If you have followed my blog, which I started back in 2012, I got involved in a cancer survivorship clinic at Memorial Sloan Kettering Cancer Center where a battery of tests had been performed, and it was determined that I had a lot more conditions to be concerned about, which I have documented often here on “Paul’s Heart.” With more than a dozen diagnosis, and being watched for at least three developing cancers, many around me have expressed their thoughts to me, how “awful” it must be for me to have to deal with doctors all of the time, seemingly forever. And in the beginning of this stage of my survivorship, yes, it sucked. But what sets me apart from the others in this story (besides the other survivor that I mentioned), I am living doing what I want to do, and not in fear. I do have physical limitations these days such as the picture above shows. I took my daughters parasailing and as they begged me to join them, and oh how I would have given anything to do so, I had my 3rd heart surgery coming up, and to be stuck 300 feet up in the air in the middle of a cardiac event was not a memory I wanted my daughters left with. But I was left with the best memory of that trip, the smiles as they were being pulled back onto the boat.

There is an advantage to my situation, seeing so many doctors so often. They are helping me to have more time. And if something were to happen tomorrow, yes, I will be doing what I enjoy. But I have so much more that I want to do. If that means not taking any unnecessary risks (at one point, my bucket list had bungee jumping and skydiving), I know for a fact my heart gets all out of whack and takes a long time for it to recover and settle down, it is not worth it, because of what is still ahead of me is more important to me, if I can get there; my daughters’ graduating from college, getting married if they choose, and maybe grandchildren. The bottom line is, I am doing what I enjoy while at the same time, keeping my chances of the goals ahead of me.

And there is a reality. The side effects that I deal with from my treatments are manageable to a point. I have had three heart surgeries, and the reality is all three will need to be addressed again some day, likely within the next 5-7 years and I will have a decision to make, because the risks of a second intervention are extremely high and it is possible I will not take that risk.
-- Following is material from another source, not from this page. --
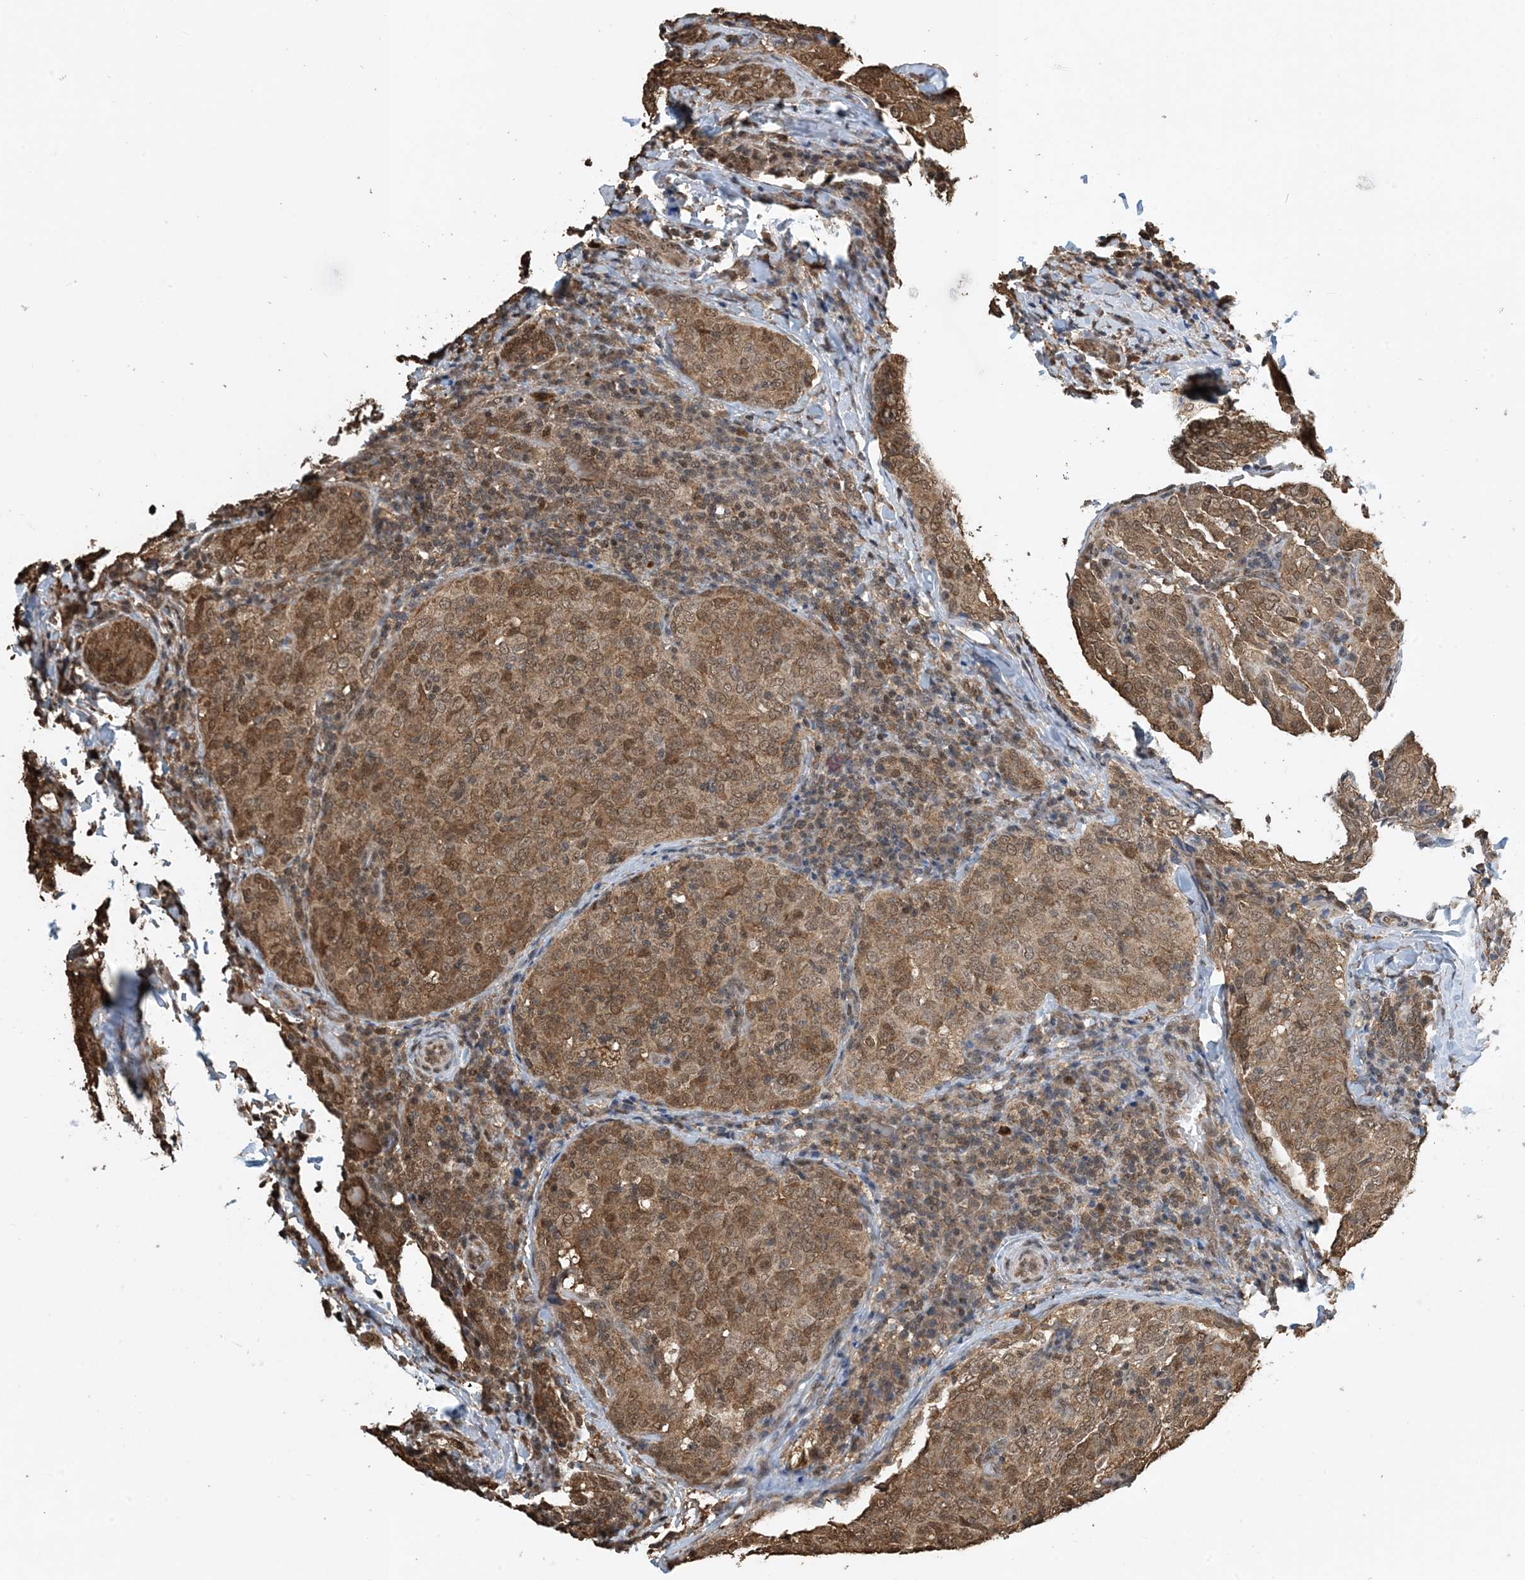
{"staining": {"intensity": "moderate", "quantity": ">75%", "location": "cytoplasmic/membranous,nuclear"}, "tissue": "thyroid cancer", "cell_type": "Tumor cells", "image_type": "cancer", "snomed": [{"axis": "morphology", "description": "Normal tissue, NOS"}, {"axis": "morphology", "description": "Papillary adenocarcinoma, NOS"}, {"axis": "topography", "description": "Thyroid gland"}], "caption": "The immunohistochemical stain shows moderate cytoplasmic/membranous and nuclear staining in tumor cells of papillary adenocarcinoma (thyroid) tissue. (Stains: DAB in brown, nuclei in blue, Microscopy: brightfield microscopy at high magnification).", "gene": "HSPA1A", "patient": {"sex": "female", "age": 30}}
I am in the process of being diagnosed with lung cancer from a nodule discovered years ago, now large enough to be of concern. And there are two other areas being watched for other cancers. This is why I am focused on doing all that I can to get to those goals, not taking risks. I am making memories that I want as time goes on. And clearly I have had many more than I could have imagined. Even Covid has not prevented that.

But for those of my friends that have passed so soon, I often wonder, had they done the “downer” thing, and perhaps gone to the doctor for check-ups, would they still be here today, enjoying the things they do, instead of that last act, being their final enjoyment.